### REQUIREMENT
Consider the data that follows and state how many lines contain the string "three", using the number alone.

### INPUT MATERIAL
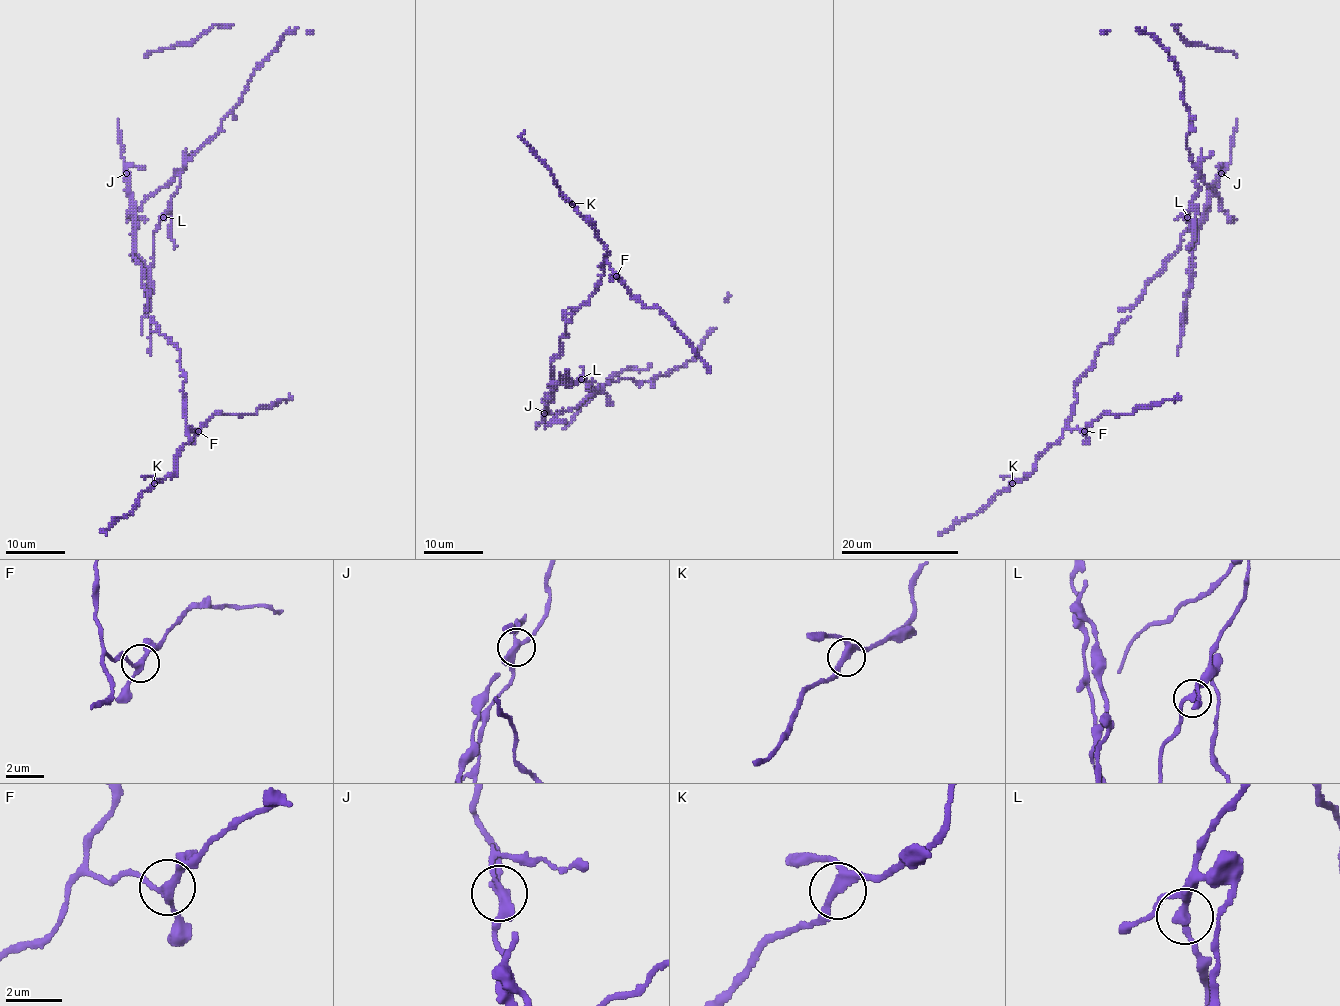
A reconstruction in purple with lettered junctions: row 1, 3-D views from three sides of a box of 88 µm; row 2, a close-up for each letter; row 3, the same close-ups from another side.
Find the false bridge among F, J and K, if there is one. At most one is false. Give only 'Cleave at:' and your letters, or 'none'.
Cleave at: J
* * *
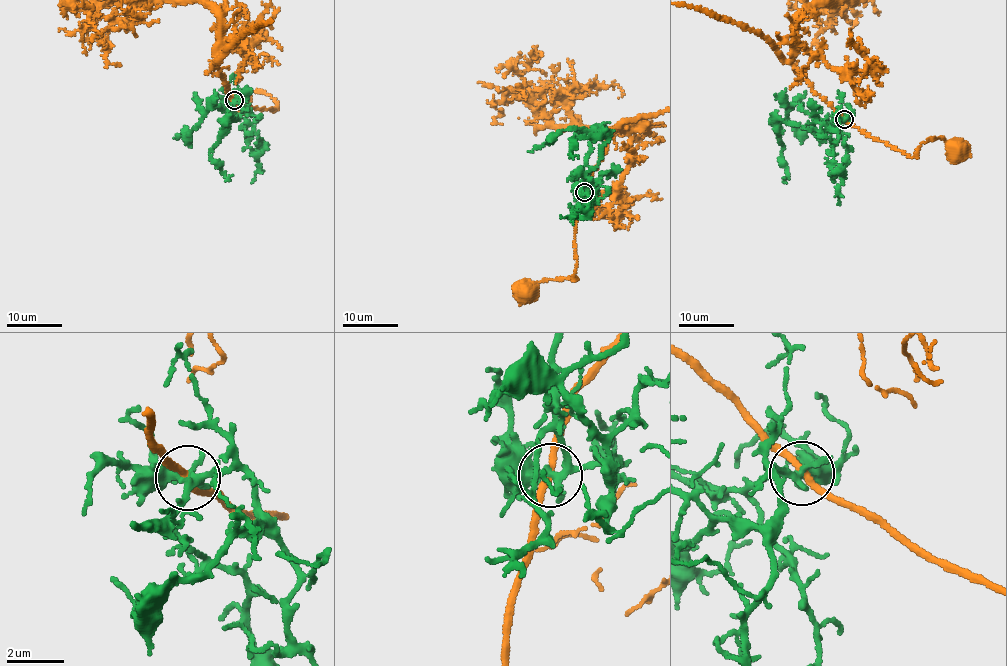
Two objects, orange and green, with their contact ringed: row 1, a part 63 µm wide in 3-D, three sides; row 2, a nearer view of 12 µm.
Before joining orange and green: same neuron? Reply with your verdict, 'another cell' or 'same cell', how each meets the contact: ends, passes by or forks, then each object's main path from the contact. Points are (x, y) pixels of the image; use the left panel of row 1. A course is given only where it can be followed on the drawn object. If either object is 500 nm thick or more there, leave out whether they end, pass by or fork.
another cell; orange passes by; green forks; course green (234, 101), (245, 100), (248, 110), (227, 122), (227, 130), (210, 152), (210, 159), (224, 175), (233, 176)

### YOUR RESPONSE
2